Another way to demonstrate professional growth is to participate in competitions. Though they are not for everyone, competitions stretch participants in new ways—regardless of whether or not the person wins a medal. When you test your skills against other professionals, you will probably learn as much about yourself as you will from others. In fact, I believe it is impossible to not learn from competing. Competition forces us to confront the limits of our knowledge and skills through a type of peer review. I know many chefs who find inspiration, friendship, and validation from competing with other highly skilled professionals. You can also measure and document your growth with medals and prizes won, and by challenging yourself to move from local to regional to national and even international competitions. The path to the Internationale Kochkunst Ausstellung Culinary Exhibition or the Bocuse d’Or starts humbly, but leads to mastery.

As professionals, we need to stay up-to-date on industry trends and news by reading trade journals, participating in trade associations, and attending conferences in our field. All of these ensure we are aware of the latest techniques, ingredients, equipment, and—perhaps most important—what the thought leaders in our business are saying.

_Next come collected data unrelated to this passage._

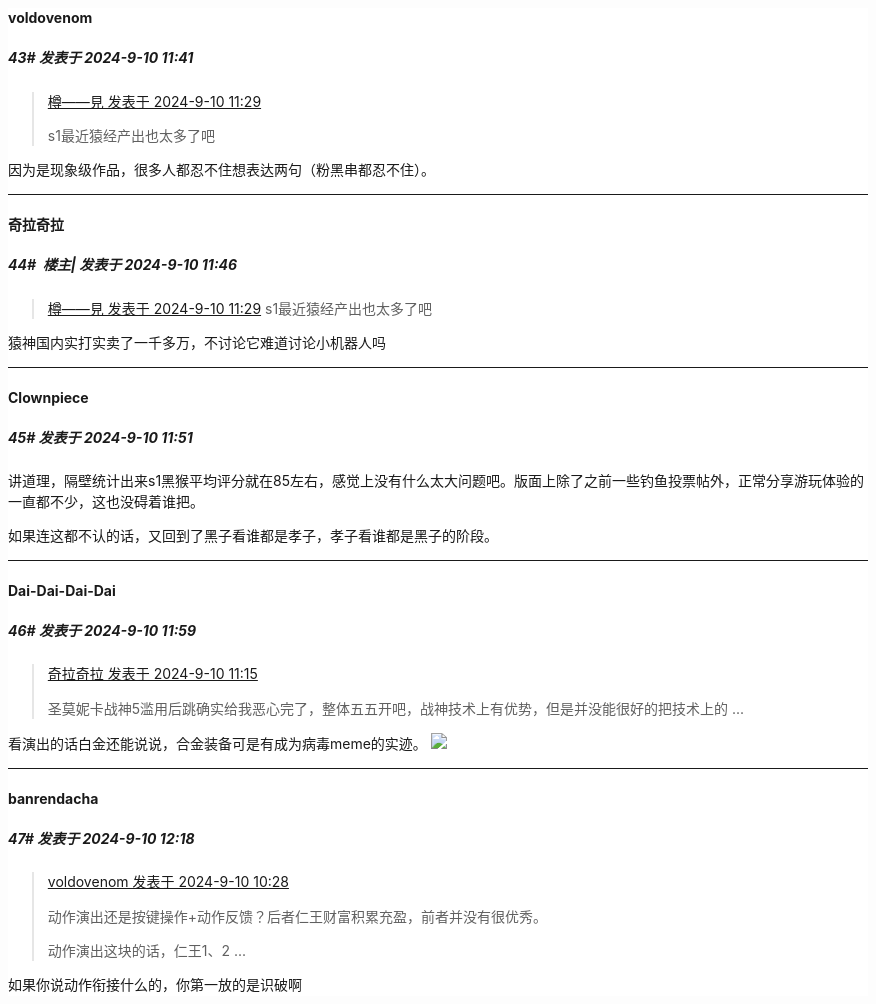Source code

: ####  voldovenom  
##### 43#       发表于 2024-9-10 11:41

<blockquote><a href="httphttps://bbs.saraba1st.com/2b/forum.php?mod=redirect&amp;goto=findpost&amp;pid=66163096&amp;ptid=2198774" target="_blank">樽——見 发表于 2024-9-10 11:29</a>

s1最近猿经产出也太多了吧</blockquote>
因为是现象级作品，很多人都忍不住想表达两句（粉黑串都忍不住）。


*****

####  奇拉奇拉  
##### 44#         楼主| 发表于 2024-9-10 11:46

<blockquote><a href="httphttps://bbs.saraba1st.com/2b/forum.php?mod=redirect&amp;goto=findpost&amp;pid=66163096&amp;ptid=2198774" target="_blank">樽——見 发表于 2024-9-10 11:29</a>
s1最近猿经产出也太多了吧</blockquote>
猿神国内实打实卖了一千多万，不讨论它难道讨论小机器人吗


*****

####  Clownpiece  
##### 45#       发表于 2024-9-10 11:51

讲道理，隔壁统计出来s1黑猴平均评分就在85左右，感觉上没有什么太大问题吧。版面上除了之前一些钓鱼投票帖外，正常分享游玩体验的一直都不少，这也没碍着谁把。

如果连这都不认的话，又回到了黑子看谁都是孝子，孝子看谁都是黑子的阶段。


*****

####  Dai-Dai-Dai-Dai  
##### 46#       发表于 2024-9-10 11:59

<blockquote><a href="httphttps://bbs.saraba1st.com/2b/forum.php?mod=redirect&amp;goto=findpost&amp;pid=66162937&amp;ptid=2198774" target="_blank">奇拉奇拉 发表于 2024-9-10 11:15</a>

圣莫妮卡战神5滥用后跳确实给我恶心完了，整体五五开吧，战神技术上有优势，但是并没能很好的把技术上的 ...</blockquote>
看演出的话白金还能说说，合金装备可是有成为病毒meme的实迹。
<img src="https://img.feixue.cloud/2024/09/10/00b727c015df0.gif" referrerpolicy="no-referrer">


*****

####  banrendacha  
##### 47#       发表于 2024-9-10 12:18

<blockquote><a href="httphttps://bbs.saraba1st.com/2b/forum.php?mod=redirect&amp;goto=findpost&amp;pid=66162340&amp;ptid=2198774" target="_blank">voldovenom 发表于 2024-9-10 10:28</a>

动作演出还是按键操作+动作反馈？后者仁王财富积累充盈，前者并没有很优秀。

动作演出这块的话，仁王1、2 ...</blockquote>
如果你说动作衔接什么的，你第一放的是识破啊
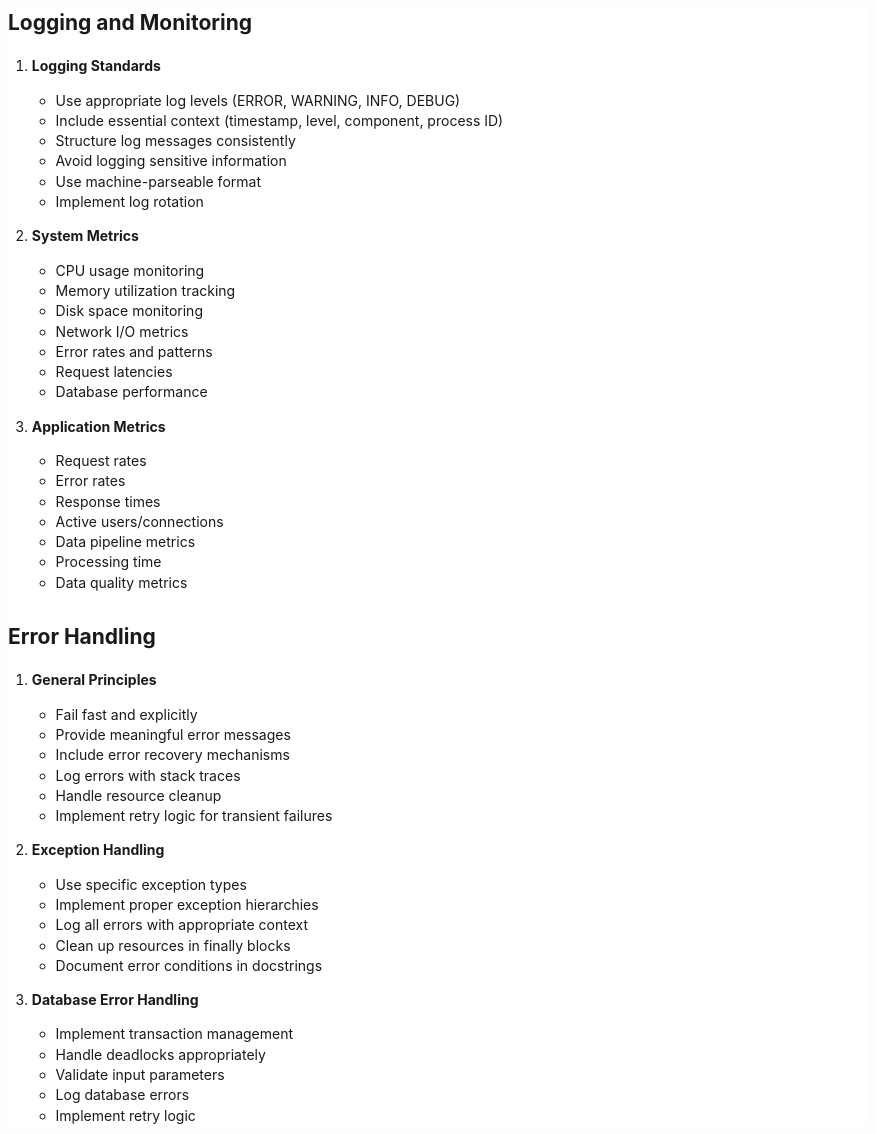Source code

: ## Logging and Monitoring

1. **Logging Standards**
   - Use appropriate log levels (ERROR, WARNING, INFO, DEBUG)
   - Include essential context (timestamp, level, component, process ID)
   - Structure log messages consistently
   - Avoid logging sensitive information
   - Use machine-parseable format
   - Implement log rotation

2. **System Metrics**
   - CPU usage monitoring
   - Memory utilization tracking
   - Disk space monitoring
   - Network I/O metrics
   - Error rates and patterns
   - Request latencies
   - Database performance

3. **Application Metrics**
   - Request rates
   - Error rates
   - Response times
   - Active users/connections
   - Data pipeline metrics
   - Processing time
   - Data quality metrics

## Error Handling

1. **General Principles**
   - Fail fast and explicitly
   - Provide meaningful error messages
   - Include error recovery mechanisms
   - Log errors with stack traces
   - Handle resource cleanup
   - Implement retry logic for transient failures

2. **Exception Handling**
   - Use specific exception types
   - Implement proper exception hierarchies
   - Log all errors with appropriate context
   - Clean up resources in finally blocks
   - Document error conditions in docstrings

3. **Database Error Handling**
   - Implement transaction management
   - Handle deadlocks appropriately
   - Validate input parameters
   - Log database errors
   - Implement retry logic
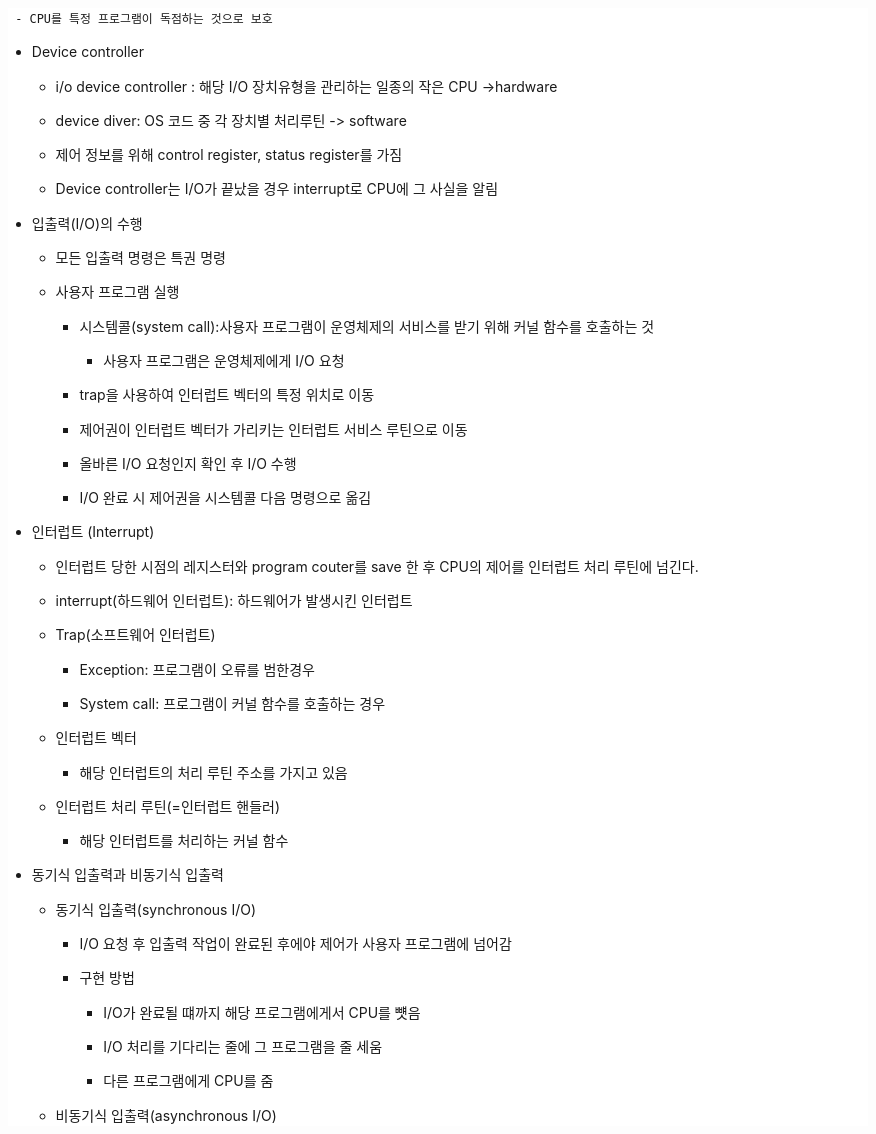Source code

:      - CPU를 특정 프로그램이 독점하는 것으로 보호
   
   - Device controller
     
     - i/o device controller : 해당 I/O 장치유형을 관리하는 일종의 작은 CPU ->hardware
     
     - device diver: OS 코드 중 각 장치별 처리루틴 -> software
     
     - 제어 정보를 위해 control register, status register를 가짐
     
     - Device controller는 I/O가 끝났을 경우 interrupt로 CPU에 그 사실을 알림
   
   - 입출력(I/O)의 수행
     
     - 모든 입출력 명령은 특권 명령
     
     - 사용자 프로그램 실행
       
       - 시스템콜(system call):사용자 프로그램이 운영체제의 서비스를 받기 위해 커널 함수를 호출하는 것
         
         - 사용자 프로그램은 운영체제에게 I/O 요청
       
       - trap을 사용하여 인터럽트 벡터의 특정 위치로 이동
       
       - 제어권이 인터럽트 벡터가 가리키는 인터럽트 서비스 루틴으로 이동
       
       - 올바른 I/O 요청인지 확인 후 I/O 수행
       
       - I/O 완료 시 제어권을 시스템콜 다음 명령으로 옮김
   
   - 인터럽트 (Interrupt)
     
     - 인터럽트 당한 시점의 레지스터와 program couter를 save 한 후 CPU의 제어를 인터럽트 처리 루틴에 넘긴다.
     
     - interrupt(하드웨어 인터럽트): 하드웨어가 발생시킨 인터럽트
     
     - Trap(소프트웨어 인터럽트)
       
       - Exception: 프로그램이 오류를 범한경우
       
       - System call: 프로그램이 커널 함수를 호출하는 경우
     
     - 인터럽트 벡터
       
       - 해당 인터럽트의 처리 루틴 주소를 가지고 있음
     
     - 인터럽트 처리 루틴(=인터럽트 핸들러)
       
       - 해당 인터럽트를 처리하는 커널 함수
   
   - 동기식 입출력과 비동기식 입출력
     
     - 동기식 입출력(synchronous I/O)
       
       - I/O 요청 후 입출력 작업이 완료된 후에야 제어가 사용자 프로그램에 넘어감
       
       - 구현 방법
         
         - I/O가 완료될 떄까지 해당 프로그램에게서 CPU를 뻇음
         
         - I/O 처리를 기다리는 줄에 그 프로그램을 줄 세움
         
         - 다른 프로그램에게 CPU를 줌
     
     - 비동기식 입출력(asynchronous I/O)
       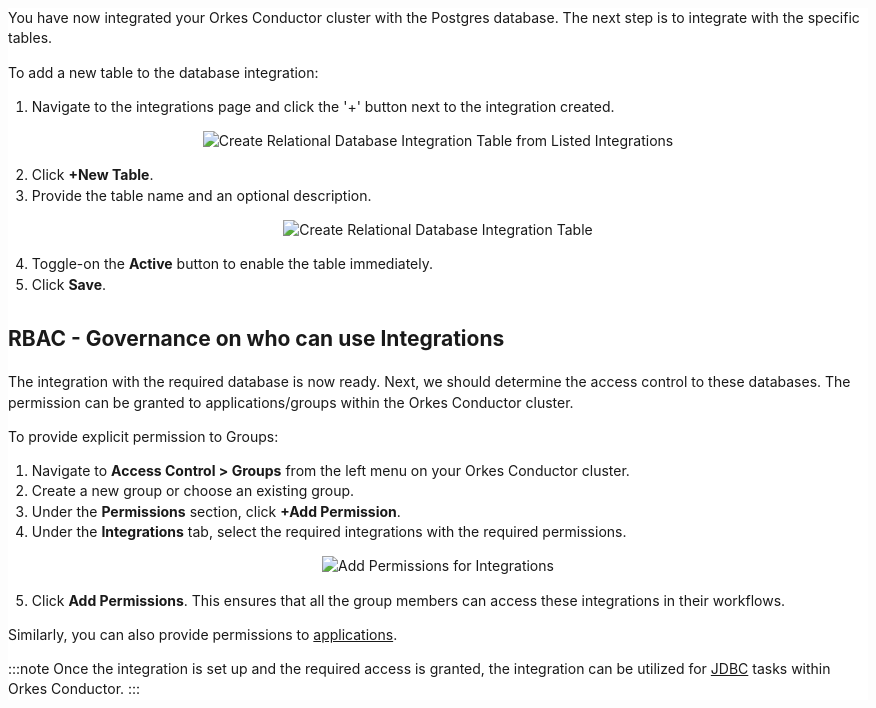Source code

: You have now integrated your Orkes Conductor cluster with the Postgres database. The next step is to integrate with the specific tables.

To add a new table to the database integration:

1. Navigate to the integrations page and click the '+' button next to the integration created.

<p align="center"><img src="/content/img/create-new-relational-database-integration-table-from-integrations-page.png" alt="Create Relational Database Integration Table from Listed Integrations" width="100%" height="auto"></img></p>

2. Click **+New Table**.
3. Provide the table name and an optional description. 

<p align="center"><img src="/content/img/create-new-relational-database-integration-table.png" alt="Create Relational Database Integration Table" width="60%" height="auto"></img></p>

4. Toggle-on the **Active** button to enable the table immediately.
5. Click **Save**.

## RBAC - Governance on who can use Integrations

The integration with the required database is now ready. Next, we should determine the access control to these databases. The permission can be granted to applications/groups within the Orkes Conductor cluster. 

To provide explicit permission to Groups:

1. Navigate to **Access Control > Groups** from the left menu on your Orkes Conductor cluster.
2. Create a new group or choose an existing group.
3. Under the **Permissions** section, click **+Add Permission**.
4. Under the **Integrations** tab, select the required integrations with the required permissions. 

<p align="center"><img src="/content/img/rbac-relational-database-integration.png" alt="Add Permissions for Integrations" width="60%" height="auto"></img></p>

5. Click **Add Permissions**. This ensures that all the group members can access these integrations in their workflows. 

Similarly, you can also provide permissions to [applications](https://orkes.io/content/access-control-and-security/applications#configuring-application). 


:::note
Once the integration is set up and the required access is granted, the integration can be utilized for [JDBC](https://orkes.io/content/reference-docs/system-tasks/jdbc) tasks within Orkes Conductor.
:::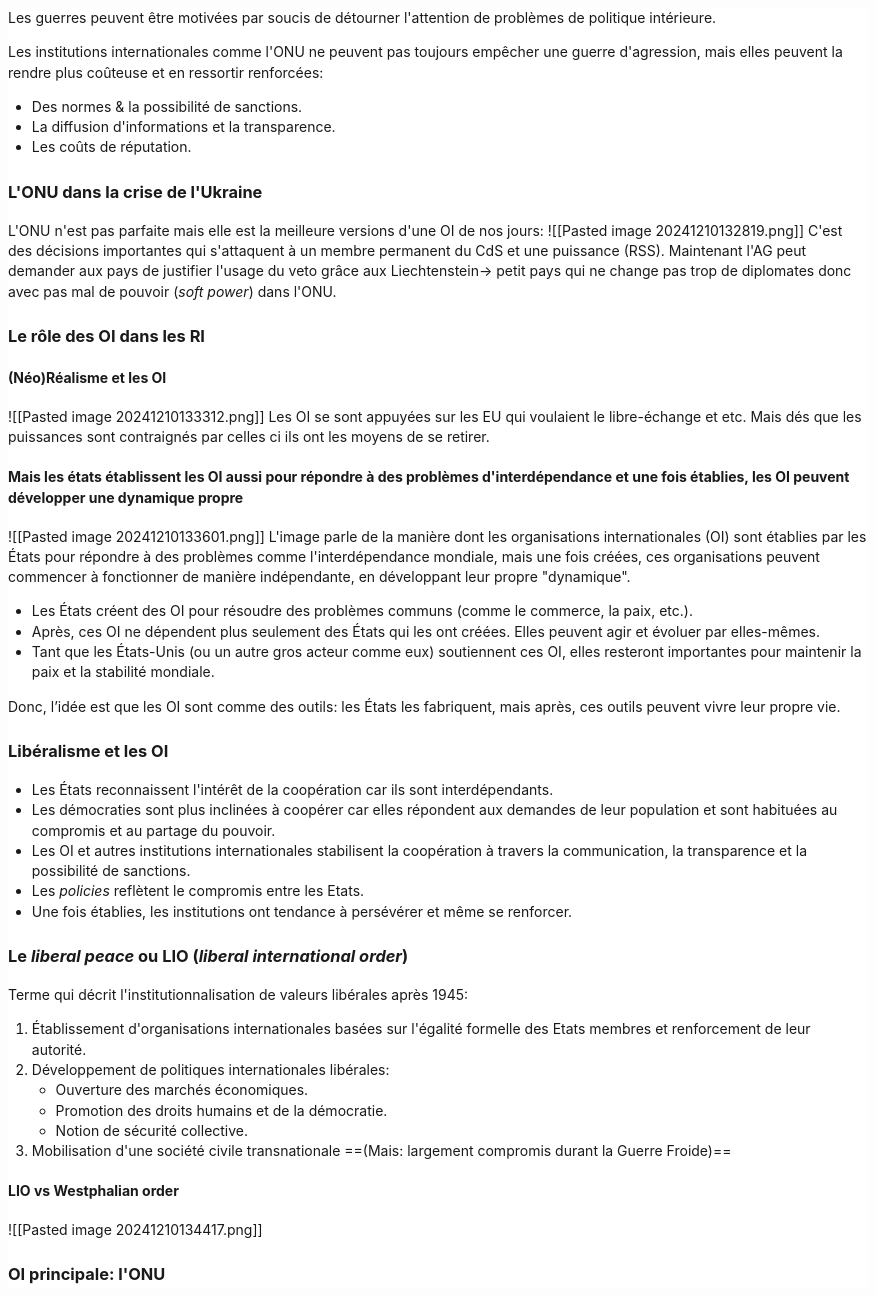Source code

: Les guerres peuvent être motivées par soucis de détourner l'attention de problèmes de politique intérieure.

Les institutions internationales comme l'ONU ne peuvent pas toujours empêcher une guerre d'agression, mais elles peuvent la rendre plus coûteuse et en ressortir renforcées:
- Des normes & la possibilité de sanctions.
- La diffusion d'informations et la transparence.
- Les coûts de réputation.
### L'ONU dans la crise de l'Ukraine
L'ONU n'est pas parfaite mais elle est la meilleure versions d'une OI de nos jours:
![[Pasted image 20241210132819.png]]
C'est des décisions importantes qui s'attaquent à un membre permanent du CdS et une puissance (RSS). Maintenant l'AG peut demander aux pays de justifier l'usage du veto grâce aux Liechtenstein-> petit pays qui ne change pas trop de diplomates donc avec pas mal de pouvoir (*soft power*) dans l'ONU.
### Le rôle des OI dans les RI
#### (Néo)Réalisme et les OI
![[Pasted image 20241210133312.png]]
Les OI se sont appuyées sur les EU qui voulaient le libre-échange et etc. Mais dés que les puissances sont contraignés par celles ci ils ont les moyens de se retirer.
#### Mais les états établissent les OI aussi pour répondre à des problèmes d'interdépendance et une fois établies, les OI peuvent développer une dynamique propre
![[Pasted image 20241210133601.png]]
L'image parle de la manière dont les organisations internationales (OI) sont établies par les États pour répondre à des problèmes comme l'interdépendance mondiale, mais une fois créées, ces organisations peuvent commencer à fonctionner de manière indépendante, en développant leur propre "dynamique".
- Les États créent des OI pour résoudre des problèmes communs (comme le commerce, la paix, etc.).
- Après, ces OI ne dépendent plus seulement des États qui les ont créées. Elles peuvent agir et évoluer par elles-mêmes.
- Tant que les États-Unis (ou un autre gros acteur comme eux) soutiennent ces OI, elles resteront importantes pour maintenir la paix et la stabilité mondiale.

Donc, l’idée est que les OI sont comme des outils: les États les fabriquent, mais après, ces outils peuvent vivre leur propre vie.
### Libéralisme et les OI
- Les États reconnaissent l'intérêt de la coopération car ils sont interdépendants.
- Les démocraties sont plus inclinées à coopérer car elles répondent aux demandes de leur population et sont habituées au compromis et au partage du pouvoir.
- Les OI et autres institutions internationales stabilisent la coopération à travers la communication, la transparence et la possibilité de sanctions.
- Les *policies* reflètent le compromis entre les Etats.
- Une fois établies, les institutions ont tendance à persévérer et même se renforcer.
### Le *liberal peace* ou LIO (*liberal international order*)
Terme qui décrit l'institutionnalisation de valeurs libérales après 1945:
1. Établissement d'organisations internationales basées sur l'égalité formelle des Etats membres et renforcement de leur autorité.
2. Développement de politiques internationales libérales:
	- Ouverture des marchés économiques.
	- Promotion des droits humains et de la démocratie.
	- Notion de sécurité collective.
3. Mobilisation d'une société civile transnationale
==(Mais: largement compromis durant la Guerre Froide)==
#### LIO vs Westphalian order
![[Pasted image 20241210134417.png]]
### OI principale: l'ONU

Young cooks can also stage in kitchens they might not otherwise have access to in order to gain experience. Even if you decide not to work at that property, you can learn valuable skills and increase your professional network. Everyone knows who the hottest cook in any kitchen is: Watch that person, figure out what makes him or her special, and use it to improve your own performance. 

Perhaps most importantly, chefs can engage in personal reflection in order to assess their own skills and limitations. Sometimes growth can be as simple as determining what you do well and what you can improve on so that you can make plans for your future and find new ways to stretch yourself. However, change takes time, it requires us to overcome setbacks, and it is ongoing. 

By making growth a priority, you can ensure that your skills stay relevant and you can improve your career prospects. No matter what method works best for you, one of the keys to success in the culinary world is committing yourself to developing skills. 

Peter Lehmuller leads the university’s College of Culinary Arts. He has a doctoral degree in education from UNC–Charlotte and attended The Culinary Institute of America.